Every business needs to understand its product. Des Hasler and the Manly Sea Eagles know what they are selling, the NRL doesn’t, or at least won’t admit it.
Like all professional sport, rugby league is a showcase of talent, an expression of human ability at both the individual and team level, under competitive conditions. David Gallop and the NRL have done a great job in creating a competition that delivers on this measure of performance.
While talent and skill are essential, league is also loved for its display of masculinity, strength and raw aggression. You can’t have one without the other. A good portion of any highlights reel is made up of “big hits”, some of which cause physical damage. The State of Origin is a world-class spectacle, the envy of other Australian codes, because the players are willing to do whatever it takes, to put their bodies on the line for their mates and home state. To protect the epic vibe of these clashes, the refereeing typically overlooks higher levels of violence (which of course raises the question of why the same standard is not applied to all games).

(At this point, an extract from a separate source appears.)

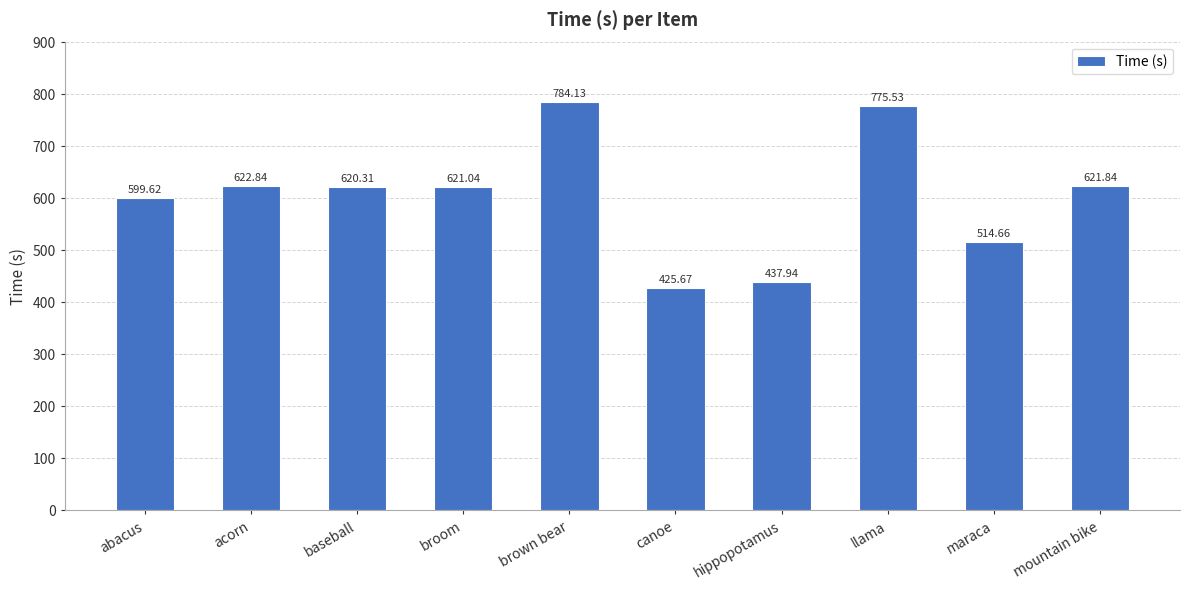

Between baseball and maraca, which is larger?

baseball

Men and boys enjoy combat, and always will. It doesn’t mean we can’t also be civilized. Males need to experience situations were “nothing matters” if they are to mature, overcome their fears and deal properly with their emotions and impulses. Sure, the notion that “boys will be boys” can and is often taken advantage of, but this doesn’t justify responses we all know won’t work. You can’t regulate for what is ulitmately a personal responsibility.

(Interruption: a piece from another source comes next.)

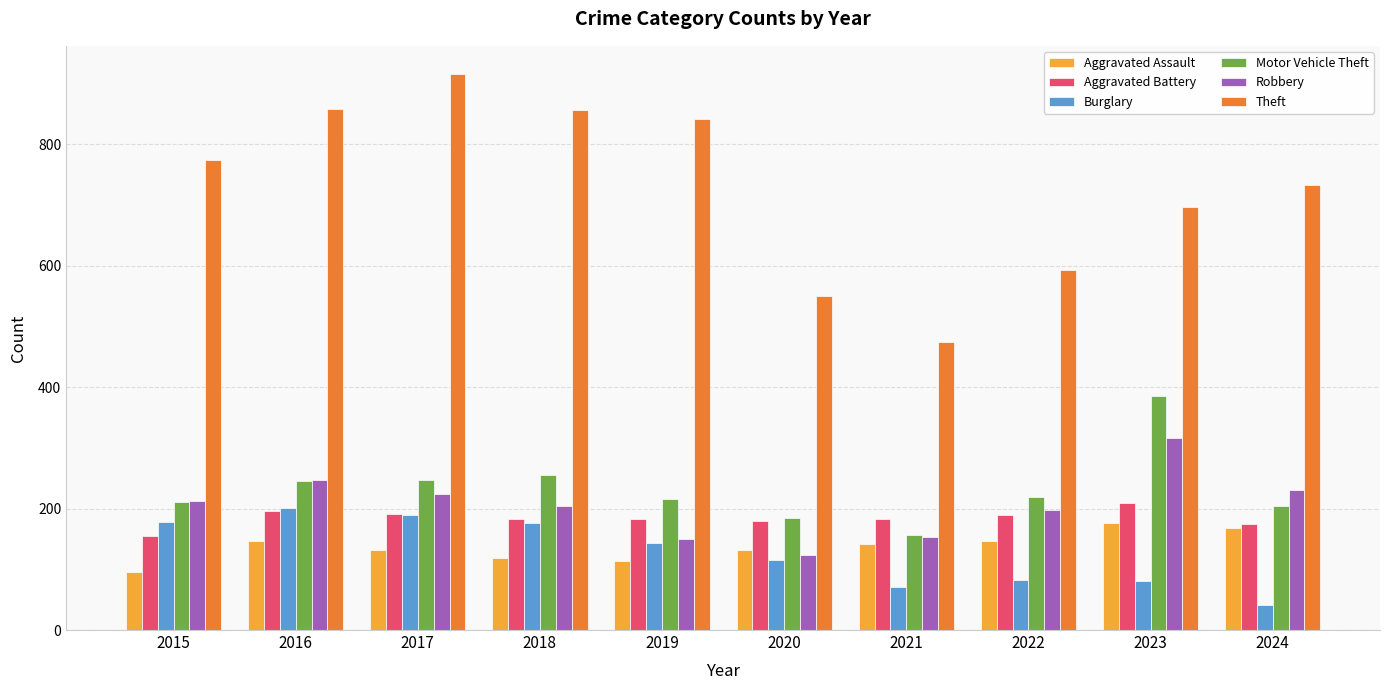

Is the value of Theft at 2021 greater than the value of Burglary at 2024?

Yes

The NRL has succumb to the PC dogma that is slowly but surely eating away at Western civilization.
As a society, we’ve become ridiculously risk averse, unable to cope with the fact that life is not ordered or perfectly safe. Our modern lives are overwhelmingly shaped by the utterly flawed belief that the kind of world we want can be magically engineered by threats and more and more rules that deny who we are.
We all intuitively know that a fine or suspension is not going to fix anything. Brawls are going to happen. Two pumped up competitors take a few swings; their team-mates come charging in like good team-mates should. So what! Seriously, do we really need to make it such a drama?
It’s not the media’s fault. It pressures the NRL which then caves in to “community expectations” that the players be punished and that it confirm “there is no room for this in the game”. Punished for what? Being a man? For not conforming to the rules? For expressing something real that can’t be controlled?
What’s brining the code into disrepute is it’s two-faced treatment of players, and indirectly the public. Get out there, play with passion, bash them up but don’t step over the line, don’t remind society of our primal origins. Don’t scare them with too much animal. If you do, well, you know, we’ll have to chastise you and impose fines even though we understand it won’t change anything. It’s about being seen to be doing something. You know the score!
Des Hasler, Glenn Stewart and others sense this duplicity, are supremely frustrated by it, but don’t quite know what to do about it.
A big part of the NRL brand is the shared experience of what we are losing as a community. There’s now a risk this will be lost from the game, as delusional and disrespectful administrators attempt to control what can’t be controlled. It’s possible to modernize rugby league without giving up what was good about the “old days”. Take a stand David Gallop, back your players and stop kowtowing to political correctness.
Go Eagles
Hey Marko, I like your article and support your sentiments.
This is a hard one, because this is how we grew up and were indoctrinated as well. There still needs to be a level of “metro” or golden mean in everything we try to do good as as human beings. Learning to moderate extremes of passion while putting your soul into what you are doing is what ultimately distinguishes. I guess it depends on whether it ultimately is accepted as part of the game?
I like it of course, but I can see how it is not for everyone. Why can’t the tolerance go both ways? Sometimes I feel there is a distinctly aggressive edge to political correctness also.